Le Premier ministre, Pravind Jugnauth, a refusé de commenter publiquement la controverse des dépenses encourues par la présidente de la République, Ameenah Gurib-Fakim, à la fin de 2016 et liées au Planet Earth Institute d’Alvaro Sobrinho. C’était en fin de matinée après la réception organisée par la présidente de la République à l’intention des lauréats lors des derniers examens de Higher School Certificate. Depuis hier, les conjectures politiques s’articulent autour de la réaction du chef du gouvernement devant la publication par l’express des détails des Bank Statements d’Ameenah Gurib-Fakim.

« Mo ine koz ar la prezidant de la Repiblik kouma tou le zedi. Nous avons parlé de tout. Ou pa atann mwa vin dir zot saki mo inn koz ar li. Mo dan State House pou bann lorea. Mo pa pou koz lor lot zafer », s’est appesanti le Premier ministre face aux questions des journalistes sur cette question d’actualité.
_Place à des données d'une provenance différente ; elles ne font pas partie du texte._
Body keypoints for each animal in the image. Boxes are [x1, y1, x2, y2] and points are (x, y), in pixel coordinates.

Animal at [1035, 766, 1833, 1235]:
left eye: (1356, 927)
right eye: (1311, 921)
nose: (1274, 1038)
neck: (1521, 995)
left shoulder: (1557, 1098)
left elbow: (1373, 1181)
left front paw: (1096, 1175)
Toutefois, l’entourage du Premier ministre ne cesse depuis hier de faire l’écho de l’agacement de Pravind Jugnauth devant ce nouveau scandale à la tête de l’État.

Ceux qui disent être dans les secrets des dieux au Prime Minister’s Office tentent d’accréditer la thèse que le principal concerné aurait laissé entendre « pa fini aret fou larmerdman ». Ces mêmes sources devaient se mettre à spéculer sur le Timing d’un déménagement présidentiel à la veille du 50e anniversaire de l’indépendance tout en concédant que la prise de position du Deputy Prime Minister et leader du Muvman Liberater, Ivan Collendavelloo, devra être tenue en ligne de compte dans la conjoncture politique. Ce dernier a également refusé de se laisser emporter par cette affaire affectant la présidente de la République.
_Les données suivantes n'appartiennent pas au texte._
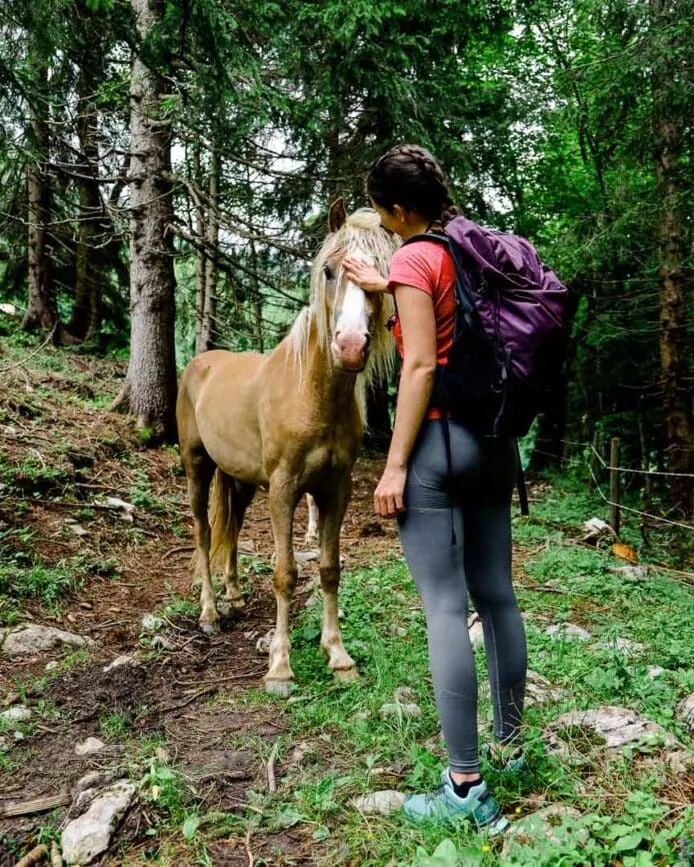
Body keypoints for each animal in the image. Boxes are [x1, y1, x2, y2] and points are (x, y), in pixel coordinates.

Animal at [176, 199, 397, 695]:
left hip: (239, 479)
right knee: (203, 531)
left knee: (233, 527)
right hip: (197, 465)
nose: (350, 346)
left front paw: (339, 656)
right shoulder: (283, 489)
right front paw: (279, 667)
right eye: (330, 270)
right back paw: (210, 613)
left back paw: (235, 594)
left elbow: (330, 568)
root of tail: (200, 363)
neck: (311, 396)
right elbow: (285, 573)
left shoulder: (336, 489)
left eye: (381, 273)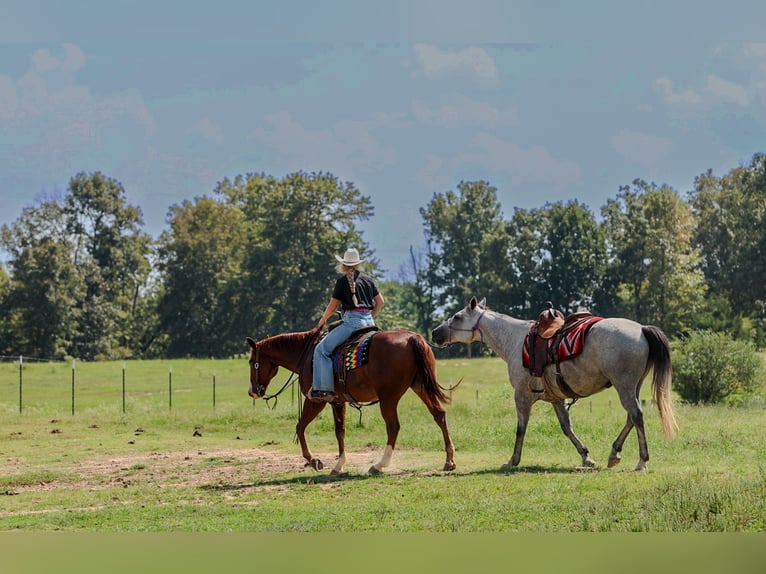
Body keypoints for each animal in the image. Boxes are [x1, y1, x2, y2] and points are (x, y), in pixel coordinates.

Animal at [246, 327, 456, 475]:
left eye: (250, 362)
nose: (252, 392)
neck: (306, 354)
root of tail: (412, 338)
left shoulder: (316, 400)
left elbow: (300, 426)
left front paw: (314, 460)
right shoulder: (338, 402)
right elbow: (340, 431)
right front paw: (338, 464)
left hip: (388, 398)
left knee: (393, 426)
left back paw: (379, 465)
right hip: (420, 386)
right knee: (439, 415)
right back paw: (449, 461)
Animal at [431, 297, 678, 471]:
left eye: (457, 316)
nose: (435, 333)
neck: (514, 339)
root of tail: (642, 329)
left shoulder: (522, 396)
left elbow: (520, 429)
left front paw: (512, 460)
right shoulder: (557, 398)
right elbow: (567, 428)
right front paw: (586, 456)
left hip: (624, 386)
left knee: (636, 415)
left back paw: (642, 461)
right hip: (632, 386)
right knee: (631, 417)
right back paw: (614, 453)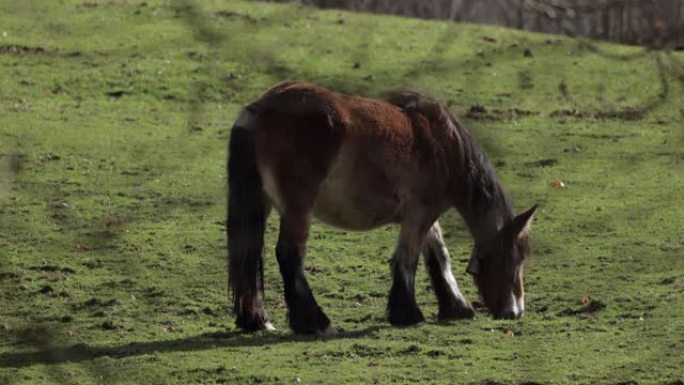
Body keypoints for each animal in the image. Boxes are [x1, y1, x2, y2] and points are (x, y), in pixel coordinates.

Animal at [227, 81, 536, 332]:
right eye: (516, 257)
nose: (515, 312)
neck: (443, 145)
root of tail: (261, 108)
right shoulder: (419, 216)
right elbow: (408, 260)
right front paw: (408, 314)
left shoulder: (423, 217)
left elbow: (438, 256)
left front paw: (455, 307)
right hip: (298, 209)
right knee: (290, 255)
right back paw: (316, 322)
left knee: (248, 252)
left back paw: (256, 319)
Toujours en ce qui concerne les affaires de la présidente de la République, le chef de file du Labour à l’Assemblée nationale, Shakeel Mohamed, a déposé à la mi-journée une motion de blâme contre Ameenah Gurib-Fakim. Le libellé de la motion au secrétariat de l’Assemblée nationale se lit comme suit : « That this House has no confidence in Her Excellency, the President of the Republic, Mrs Ameenah Gurib-Fakim ».
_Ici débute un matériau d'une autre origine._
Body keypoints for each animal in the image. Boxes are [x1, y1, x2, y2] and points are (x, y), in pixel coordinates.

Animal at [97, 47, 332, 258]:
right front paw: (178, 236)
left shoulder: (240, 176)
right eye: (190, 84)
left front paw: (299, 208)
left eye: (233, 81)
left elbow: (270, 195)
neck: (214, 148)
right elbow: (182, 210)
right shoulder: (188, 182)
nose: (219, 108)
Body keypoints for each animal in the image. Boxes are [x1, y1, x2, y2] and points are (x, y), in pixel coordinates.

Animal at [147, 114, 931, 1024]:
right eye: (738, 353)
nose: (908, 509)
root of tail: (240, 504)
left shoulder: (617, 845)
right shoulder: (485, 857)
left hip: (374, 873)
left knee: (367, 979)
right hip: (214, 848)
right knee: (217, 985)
Commentant sa démarche, Shakeel Mohamed soutient que « le Premier ministre a le choix de demander à la présidente de la République de soumettre sa démission ou encore d’instituer un tribunal constitutionnel pour enquêter sur les Acts and Doings de la présidente. Il peut proposer une motion en ce sens à l’Assemblée nationale et nous allons soutenir cette initiative. La question reste Can Pravind Jugnauth lead or can’t he ? »

D’autre part, la réception de ce matin à la State House pour fêter les lauréats ne s’est à aucun moment départie de son caractère officiel. Le Premier ministre et la ministre de l’Education, Leela Devi Dookun, sont arrivés un peu avant 11 heures. La présidente de la République s’est pointée à 11 heures pile. Elle a pris place entre le Premier ministre et la ministre de l’Éducation. Chacun a prononcé son discours sans que personne ne s’adresse la parole. Par la suite, la présidente de la République a été la seule personnalité à remettre les trophées aux 26 lauréats ou à leurs représentants. La cérémonie a été suivie de la traditionnelle photo en compagnie de tous les lauréats. Le Premier ministre et la présidente sont ensuite partis chacun de leur côté. Cette dernière, qui avait indiqué plus tôt à la presse qu’elle ne comptait pas lui faire de déclaration, a très vite regagné son bureau.